= Nashville International Auto Show =

The Nashville International Auto Show occurs each year at the Music City Center in Nashville, Tennessee. It is part of the regular circuit of auto shows in the United States, and most major manufacturers exhibit there. Firms with assembly facilities in the Middle Tennessee area, such as Nissan and Saturn are particularly well represented.

Groups of historic and special-interest cars sometimes appear on the premises to coincide with the main show; an exhibit of classic Mustangs was on display in 2004. In 2003, the date of the show was shifted from December to January, from the end to the beginning of the show year, in order to secure more favorable consideration from exhibitors for the introduction of new production and concept vehicles. The date has since changed several times. Currently, as of 2024, the show is held in the fall.

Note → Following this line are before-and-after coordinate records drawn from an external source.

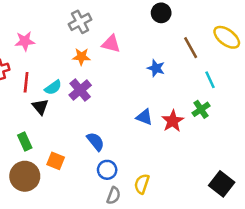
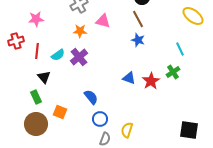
brown line: (191, 48) -> (138, 19), moved
black triangle: (40, 107) -> (44, 77), moved
black square: (222, 184) -> (189, 130), turned -30

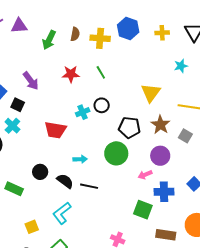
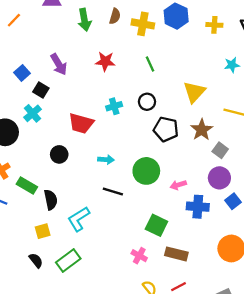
green arrow: (49, 40) -> (84, 20), turned -42
green line: (101, 72) -> (150, 64), moved
black circle: (102, 105) -> (147, 102), moved
gray square: (185, 136) -> (220, 150), moved
green circle: (116, 153) -> (146, 171), moved
purple circle: (160, 156) -> (219, 178), moved
black circle: (40, 172) -> (59, 154), moved
black semicircle: (65, 181) -> (51, 200), moved, turned 36
green square: (143, 210) -> (156, 225), moved
brown rectangle: (166, 235) -> (176, 254), moved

The Music City Center site is located downtown, with ready access to transportation and lodging, and is connected to the neighboring Bridgestone Arena. Prior to the organization of the current show in 1999, other similar events, usually sponsored by dealer organizations, had been held for a number of years at the Nashville Municipal Auditorium. A feature of all auto shows in Tennessee, mandated by state law, is that no sales may take place on the premises, and signs to that effect must be posted.

The auto show was previously known as the Nashville International Auto and Truck Show. It was not held in 2020 due to the COVID-19 pandemic.